• Requirement 1: Write out the part of the post on interrupt counters that runs from "for example the mov" up to and including "All byte accesses.".
• Requirement 2: Translate this sentence from the post on interrupt counters into German: "I cannot find any material that could assure me of the working order."
• Requirement 3: In one to three sentences, explain why the writer of the post on interrupt counters doubts that volatile alone is enough.

I am wondering whenever I would need to use a atomic type or volatile (or nothing special) for a interrupt counter:
uint32_t uptime = 0;
// interrupt each 1 ms
ISR()
{
// this is the only location which writes to uptime
++uptime;
}
void some_func()
{
uint32_t now = uptime;
}
I myself would think that volatile should be enough and guarantee error-free operation and consistency (incremental value until overflow).
But it has come to my mind that maybe a mov instruction could be interrupted mid-operation when moving/setting individual bits, is that possible on x86_64 and/or armv7-m?
for example the mov instruction would begin to execute, set 16 bits, then would be pre-empted, the ISR would run increasing uptime by one (and maybe changing all bits) and then the mov instruction would be continued. I cannot find any material that could assure me of the working order.
Would this also be the same on armv7-m?
Would using sig_atomic_t be the correct solution to always have an error-free and consistent result or would it be "overkill"?
For example the ARM7-M architecture specifies:
In ARMv7-M, the single-copy atomic processor accesses are:
• All byte accesses.
• All halfword accesses to halfword-aligned locations.

• Stored rows:
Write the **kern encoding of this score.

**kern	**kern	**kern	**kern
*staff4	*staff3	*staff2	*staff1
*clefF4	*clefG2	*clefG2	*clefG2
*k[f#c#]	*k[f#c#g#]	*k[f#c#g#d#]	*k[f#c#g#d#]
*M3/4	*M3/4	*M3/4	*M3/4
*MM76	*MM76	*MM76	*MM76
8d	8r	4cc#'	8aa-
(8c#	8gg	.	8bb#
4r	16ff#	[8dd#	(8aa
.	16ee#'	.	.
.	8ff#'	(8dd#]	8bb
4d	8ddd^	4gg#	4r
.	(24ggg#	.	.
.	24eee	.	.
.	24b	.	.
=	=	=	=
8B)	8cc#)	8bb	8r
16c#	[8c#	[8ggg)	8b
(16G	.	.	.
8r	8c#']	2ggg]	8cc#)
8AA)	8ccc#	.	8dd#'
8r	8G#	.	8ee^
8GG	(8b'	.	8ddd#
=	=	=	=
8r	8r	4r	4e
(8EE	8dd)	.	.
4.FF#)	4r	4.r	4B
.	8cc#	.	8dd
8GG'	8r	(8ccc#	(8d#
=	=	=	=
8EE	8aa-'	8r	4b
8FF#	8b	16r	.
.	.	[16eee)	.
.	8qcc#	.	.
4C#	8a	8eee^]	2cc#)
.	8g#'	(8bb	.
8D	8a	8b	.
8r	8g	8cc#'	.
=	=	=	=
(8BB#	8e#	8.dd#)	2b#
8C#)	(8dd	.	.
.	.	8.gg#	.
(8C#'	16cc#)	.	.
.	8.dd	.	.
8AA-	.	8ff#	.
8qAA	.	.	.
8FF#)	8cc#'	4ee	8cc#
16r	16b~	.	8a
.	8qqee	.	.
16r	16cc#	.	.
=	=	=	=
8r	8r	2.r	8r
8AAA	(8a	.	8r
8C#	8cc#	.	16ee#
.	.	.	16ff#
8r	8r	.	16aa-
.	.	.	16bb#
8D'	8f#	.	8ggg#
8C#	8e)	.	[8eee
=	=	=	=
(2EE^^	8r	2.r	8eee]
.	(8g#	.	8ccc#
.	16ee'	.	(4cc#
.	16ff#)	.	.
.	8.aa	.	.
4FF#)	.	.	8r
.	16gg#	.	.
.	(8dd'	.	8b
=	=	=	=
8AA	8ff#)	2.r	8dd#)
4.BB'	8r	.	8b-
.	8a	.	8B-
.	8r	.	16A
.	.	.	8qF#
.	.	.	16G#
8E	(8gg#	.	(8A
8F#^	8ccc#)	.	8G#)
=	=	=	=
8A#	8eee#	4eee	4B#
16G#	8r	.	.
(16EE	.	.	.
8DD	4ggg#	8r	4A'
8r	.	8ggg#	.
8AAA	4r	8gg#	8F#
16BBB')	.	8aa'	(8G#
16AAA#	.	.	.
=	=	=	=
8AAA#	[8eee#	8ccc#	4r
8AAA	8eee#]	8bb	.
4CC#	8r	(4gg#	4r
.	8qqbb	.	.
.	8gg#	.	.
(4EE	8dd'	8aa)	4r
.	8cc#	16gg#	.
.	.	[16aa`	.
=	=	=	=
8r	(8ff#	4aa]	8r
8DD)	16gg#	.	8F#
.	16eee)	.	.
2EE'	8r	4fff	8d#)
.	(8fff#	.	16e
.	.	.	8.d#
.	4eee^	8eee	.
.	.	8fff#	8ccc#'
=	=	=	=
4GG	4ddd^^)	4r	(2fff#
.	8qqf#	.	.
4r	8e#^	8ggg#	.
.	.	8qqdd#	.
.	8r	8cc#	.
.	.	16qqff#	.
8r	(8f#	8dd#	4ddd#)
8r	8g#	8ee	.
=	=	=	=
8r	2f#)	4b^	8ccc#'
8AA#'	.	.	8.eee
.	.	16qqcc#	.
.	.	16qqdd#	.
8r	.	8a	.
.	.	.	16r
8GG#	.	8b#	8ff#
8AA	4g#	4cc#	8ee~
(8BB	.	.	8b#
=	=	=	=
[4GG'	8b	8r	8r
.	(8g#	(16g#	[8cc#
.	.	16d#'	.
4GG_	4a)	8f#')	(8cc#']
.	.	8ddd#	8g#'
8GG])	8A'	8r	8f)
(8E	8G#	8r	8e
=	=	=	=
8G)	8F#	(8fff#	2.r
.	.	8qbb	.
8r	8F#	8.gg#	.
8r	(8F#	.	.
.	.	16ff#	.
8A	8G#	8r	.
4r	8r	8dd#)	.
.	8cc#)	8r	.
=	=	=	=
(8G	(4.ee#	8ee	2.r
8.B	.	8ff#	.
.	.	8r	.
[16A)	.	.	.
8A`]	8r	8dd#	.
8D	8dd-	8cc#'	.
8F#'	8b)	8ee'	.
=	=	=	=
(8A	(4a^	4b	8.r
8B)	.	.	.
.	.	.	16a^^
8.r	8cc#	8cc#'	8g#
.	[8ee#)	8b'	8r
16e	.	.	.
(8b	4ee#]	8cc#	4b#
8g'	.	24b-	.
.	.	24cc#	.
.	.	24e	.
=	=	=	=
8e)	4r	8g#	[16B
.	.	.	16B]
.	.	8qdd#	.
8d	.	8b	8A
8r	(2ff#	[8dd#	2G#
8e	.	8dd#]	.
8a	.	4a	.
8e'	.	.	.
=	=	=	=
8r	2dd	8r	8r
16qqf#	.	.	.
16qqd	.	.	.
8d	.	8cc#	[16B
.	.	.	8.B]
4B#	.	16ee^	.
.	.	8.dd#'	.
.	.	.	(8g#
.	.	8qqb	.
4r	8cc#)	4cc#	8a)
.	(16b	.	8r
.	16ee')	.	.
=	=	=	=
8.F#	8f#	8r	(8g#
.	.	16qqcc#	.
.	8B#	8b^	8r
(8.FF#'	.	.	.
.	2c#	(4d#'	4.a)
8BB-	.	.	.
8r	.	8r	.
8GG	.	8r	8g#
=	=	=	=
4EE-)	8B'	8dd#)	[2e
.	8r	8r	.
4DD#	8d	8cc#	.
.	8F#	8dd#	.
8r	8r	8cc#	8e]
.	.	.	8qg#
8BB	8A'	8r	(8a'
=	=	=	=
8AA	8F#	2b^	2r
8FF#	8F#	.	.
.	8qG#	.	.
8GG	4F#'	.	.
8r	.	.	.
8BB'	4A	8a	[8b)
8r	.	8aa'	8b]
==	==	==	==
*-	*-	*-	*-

• Full answer 1:
for example the mov instruction would begin to execute, set 16 bits, then would be pre-empted, the ISR would run increasing uptime by one (and maybe changing all bits) and then the mov instruction would be continued. I cannot find any material that could assure me of the working order.
Would this also be the same on armv7-m?
Would using sig_atomic_t be the correct solution to always have an error-free and consistent result or would it be "overkill"?
For example the ARM7-M architecture specifies:
In ARMv7-M, the single-copy atomic processor accesses are:
• All byte accesses.

• Full answer 2: Ich kann kein Material finden, das mir die Arbeitsreihenfolge zusichern könnte.

• Full answer 3: The writer suspects that a mov instruction might be interrupted partway through. For example, it could set 16 bits and then be pre-empted. The ISR would then run and increase uptime by one, maybe changing all bits, before the mov continues.